**WHAT IS BEING ASKED**. Can you repeat, word for word, the part of the data below that opens with the line containing "pose: elev=223.6 azim=338.2" and closes with the line containing "Dot at: (335, 214)", including both of those lines?

Recorded data:
....

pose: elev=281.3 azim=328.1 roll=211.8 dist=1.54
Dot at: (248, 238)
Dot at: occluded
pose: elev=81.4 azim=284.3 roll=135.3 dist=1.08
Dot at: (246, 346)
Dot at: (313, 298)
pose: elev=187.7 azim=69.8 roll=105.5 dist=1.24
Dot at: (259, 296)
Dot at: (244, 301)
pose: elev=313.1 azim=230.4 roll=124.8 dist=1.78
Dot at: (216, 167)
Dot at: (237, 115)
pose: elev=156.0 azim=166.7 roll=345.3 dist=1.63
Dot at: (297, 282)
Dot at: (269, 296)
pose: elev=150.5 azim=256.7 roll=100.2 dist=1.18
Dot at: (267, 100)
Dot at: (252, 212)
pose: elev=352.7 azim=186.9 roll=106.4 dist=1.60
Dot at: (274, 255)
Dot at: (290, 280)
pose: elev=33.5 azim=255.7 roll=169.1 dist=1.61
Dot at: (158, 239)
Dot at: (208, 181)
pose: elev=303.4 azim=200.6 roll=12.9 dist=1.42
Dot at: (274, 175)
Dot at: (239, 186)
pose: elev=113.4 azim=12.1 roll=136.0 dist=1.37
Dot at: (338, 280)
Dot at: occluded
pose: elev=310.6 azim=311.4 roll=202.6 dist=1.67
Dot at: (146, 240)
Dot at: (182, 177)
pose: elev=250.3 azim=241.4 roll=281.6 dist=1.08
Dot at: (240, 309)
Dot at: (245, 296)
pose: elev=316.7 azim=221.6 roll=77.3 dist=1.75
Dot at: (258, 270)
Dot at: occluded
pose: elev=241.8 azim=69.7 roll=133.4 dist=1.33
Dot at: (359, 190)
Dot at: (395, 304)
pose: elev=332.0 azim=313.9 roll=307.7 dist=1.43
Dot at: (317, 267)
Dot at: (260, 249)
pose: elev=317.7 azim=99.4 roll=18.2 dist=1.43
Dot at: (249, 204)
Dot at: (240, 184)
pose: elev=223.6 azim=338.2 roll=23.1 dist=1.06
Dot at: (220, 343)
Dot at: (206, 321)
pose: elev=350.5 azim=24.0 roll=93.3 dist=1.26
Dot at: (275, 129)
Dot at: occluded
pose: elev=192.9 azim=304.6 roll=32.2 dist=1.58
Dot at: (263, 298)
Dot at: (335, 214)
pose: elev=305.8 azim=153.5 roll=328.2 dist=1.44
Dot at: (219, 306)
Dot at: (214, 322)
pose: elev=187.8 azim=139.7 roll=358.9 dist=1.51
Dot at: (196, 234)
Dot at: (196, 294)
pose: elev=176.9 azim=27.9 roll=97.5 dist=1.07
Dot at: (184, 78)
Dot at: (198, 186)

....

**RESULT FOR THIS EXERCISE**.
pose: elev=223.6 azim=338.2 roll=23.1 dist=1.06
Dot at: (220, 343)
Dot at: (206, 321)
pose: elev=350.5 azim=24.0 roll=93.3 dist=1.26
Dot at: (275, 129)
Dot at: occluded
pose: elev=192.9 azim=304.6 roll=32.2 dist=1.58
Dot at: (263, 298)
Dot at: (335, 214)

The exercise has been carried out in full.